- _Listed records_
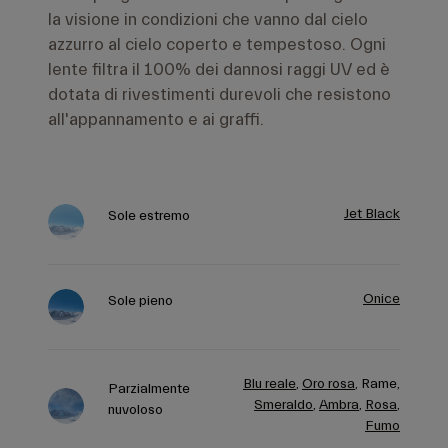
la visione in condizioni che vanno dal cielo
azzurro al cielo coperto e tempestoso. Ogni
lente filtra il 100% dei dannosi raggi UV ed è
dotata di rivestimenti durevoli che resistono
all'appannamento e ai graffi.
Jet Black
Sole estremo
Onice
Sole pieno
Blu reale
,
Oro rosa
,
Rame,
Parzialmente
Smeraldo
,
Ambra
,
Rosa
,
nuvoloso
Fumo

- _Task statement_
Your job is to repeat every entry exactly, keeping all pictures out of the copy.

- _Exercise result_
la visione in condizioni che vanno dal cielo
azzurro al cielo coperto e tempestoso. Ogni
lente filtra il 100% dei dannosi raggi UV ed è
dotata di rivestimenti durevoli che resistono
all'appannamento e ai graffi.
Jet Black
Sole estremo
Onice
Sole pieno
Blu reale
,
Oro rosa
,
Rame,
Parzialmente
Smeraldo
,
Ambra
,
Rosa
,
nuvoloso
Fumo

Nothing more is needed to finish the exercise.